4. Start with the 100 most common words

I can’t speak fluently in any other language (yet) but I can tell you some very random words in a handful of languages. I find learning common words is the best way to travel to non-English speaking countries, so you can at the very least get by. Greeting phrases are a great way to start, but then challenge yourself to learn words that will be useful to you like “vegetarian” or “toilet”. You’d be surprised how many of these come in handy! Then, in conversation with locals, you will easily pick up the transition words to fill a sentence.

5. Use the Rosetta Stone App

If you’re anything like me, you will find yourself with free time to learn a new language at unusual times of the day. Say if you’re stuck in a line, waiting for a friend at a restaurant or out for a walk… that is time you could spend learning! However you often don’t have your laptop handy. Therefore I would recommend downloading the app to be able to learn any time of day, wherever you are. I’ve become quite fond of learning on the treadmill, walking at a slow pace in the gym.

Brooke Saward in Paris

6. Practice all the time in everyday life

Another great way I have found myself learning languages over the years is to practice out loud in everyday life. Whether I’m replacing a “thank you” with a “merci” or greeting my friends with a “bonjour”, practising small words is my way of reminding myself to keep learning. I have found this really useful when learning patisserie, as many of the words are in fact French. 

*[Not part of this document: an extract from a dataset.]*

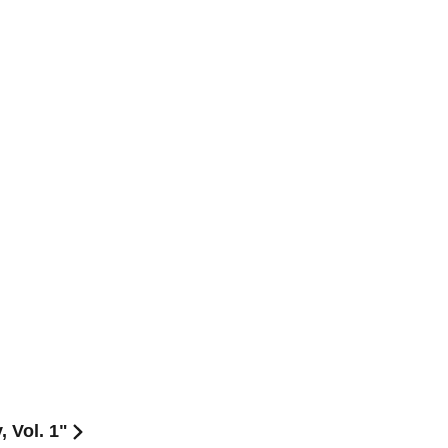
 Vol. 1"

7. Don’t just focus on the words but the accent, too

You can fool a Frenchman into thinking you are local with a thick Parisian accent, but you won’t fool anyone if you retain your English accent. I always learn the most by listening and have found the Rosetta Stone courses great for pronunciation as you hear French people speaking to you in real time. 

8. Increase your study time

Now that I am getting more serious about learning French (and want to speak it fluently) I have started to incorporate a few intense learning sessions with my quick every day lessons. This is a great way to progress as you will notice you flex the muscles more, kind of like when you go to the gym and do that last difficult set. Try to think of learning a language in the same light. The more you push hard at the end, the sooner you see results.

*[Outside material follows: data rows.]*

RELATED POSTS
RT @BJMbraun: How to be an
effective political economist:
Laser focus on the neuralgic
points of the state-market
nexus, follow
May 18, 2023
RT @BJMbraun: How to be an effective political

9. Look up individual words as you think of them

The more you start to learn a language, the more you will seek the odd and unusual. I like to look up individual words as I think of them, so I can look at an object in the house and say “assiette” (plate) and so on. Google translator is a quick way to look up individual words in your own time and further your own learning. Also you can listen to the audio to perfect your accent!

10. Try one-on-one tutoring

Later this month I will be starting one-on-one tutoring through the Rosetta Stone platform. I was a little too nervous (and quite frankly ill-equipped) to start straight away, so I set myself a goal of one month learning before committing to a one-on-one session. This is however the most efficient way to use your term when learning a new language. You’ll receive real-time feedback and corrections, plus you can ask as many questions as you like.

A very warm thank you to Rosetta Stone for allowing me to realise my French speaking dreams! I look forward to checking back in with you all shortly with an update on my progress. While my course was gifted, all opinions are entirely my own.